WRITTEN REQUEST
Copy out every line of the items below, keeping each one identical to the original.

DATA FOR THIS EXERCISE

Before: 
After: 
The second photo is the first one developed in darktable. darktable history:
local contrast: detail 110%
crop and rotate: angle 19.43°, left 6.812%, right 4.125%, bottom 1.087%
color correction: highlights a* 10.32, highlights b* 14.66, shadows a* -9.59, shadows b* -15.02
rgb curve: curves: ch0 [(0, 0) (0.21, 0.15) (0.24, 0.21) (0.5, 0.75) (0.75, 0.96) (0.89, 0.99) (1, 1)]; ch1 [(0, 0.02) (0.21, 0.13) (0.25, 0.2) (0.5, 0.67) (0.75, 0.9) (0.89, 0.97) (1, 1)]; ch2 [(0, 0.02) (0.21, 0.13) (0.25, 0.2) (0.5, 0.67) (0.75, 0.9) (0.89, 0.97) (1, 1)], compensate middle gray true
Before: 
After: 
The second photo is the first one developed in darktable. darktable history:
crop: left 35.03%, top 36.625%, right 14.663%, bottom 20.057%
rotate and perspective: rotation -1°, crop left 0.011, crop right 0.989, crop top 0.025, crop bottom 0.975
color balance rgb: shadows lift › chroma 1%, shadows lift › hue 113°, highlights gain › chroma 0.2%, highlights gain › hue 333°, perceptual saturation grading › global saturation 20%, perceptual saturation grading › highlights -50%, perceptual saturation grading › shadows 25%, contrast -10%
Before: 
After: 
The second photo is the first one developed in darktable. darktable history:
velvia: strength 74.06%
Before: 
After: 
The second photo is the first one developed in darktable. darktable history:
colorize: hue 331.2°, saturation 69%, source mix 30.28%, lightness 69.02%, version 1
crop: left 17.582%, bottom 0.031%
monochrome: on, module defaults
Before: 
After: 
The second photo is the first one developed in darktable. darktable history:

SOLUTION TO THIS TASK
Before: 
After: 
The second photo is the first one developed in darktable. darktable history:
local contrast: detail 110%
crop and rotate: angle 19.43°, left 6.812%, right 4.125%, bottom 1.087%
color correction: highlights a* 10.32, highlights b* 14.66, shadows a* -9.59, shadows b* -15.02
rgb curve: curves: ch0 [(0, 0) (0.21, 0.15) (0.24, 0.21) (0.5, 0.75) (0.75, 0.96) (0.89, 0.99) (1, 1)]; ch1 [(0, 0.02) (0.21, 0.13) (0.25, 0.2) (0.5, 0.67) (0.75, 0.9) (0.89, 0.97) (1, 1)]; ch2 [(0, 0.02) (0.21, 0.13) (0.25, 0.2) (0.5, 0.67) (0.75, 0.9) (0.89, 0.97) (1, 1)], compensate middle gray true
Before: 
After: 
The second photo is the first one developed in darktable. darktable history:
crop: left 35.03%, top 36.625%, right 14.663%, bottom 20.057%
rotate and perspective: rotation -1°, crop left 0.011, crop right 0.989, crop top 0.025, crop bottom 0.975
color balance rgb: shadows lift › chroma 1%, shadows lift › hue 113°, highlights gain › chroma 0.2%, highlights gain › hue 333°, perceptual saturation grading › global saturation 20%, perceptual saturation grading › highlights -50%, perceptual saturation grading › shadows 25%, contrast -10%
Before: 
After: 
The second photo is the first one developed in darktable. darktable history:
velvia: strength 74.06%
Before: 
After: 
The second photo is the first one developed in darktable. darktable history:
colorize: hue 331.2°, saturation 69%, source mix 30.28%, lightness 69.02%, version 1
crop: left 17.582%, bottom 0.031%
monochrome: on, module defaults
Before: 
After: 
The second photo is the first one developed in darktable. darktable history:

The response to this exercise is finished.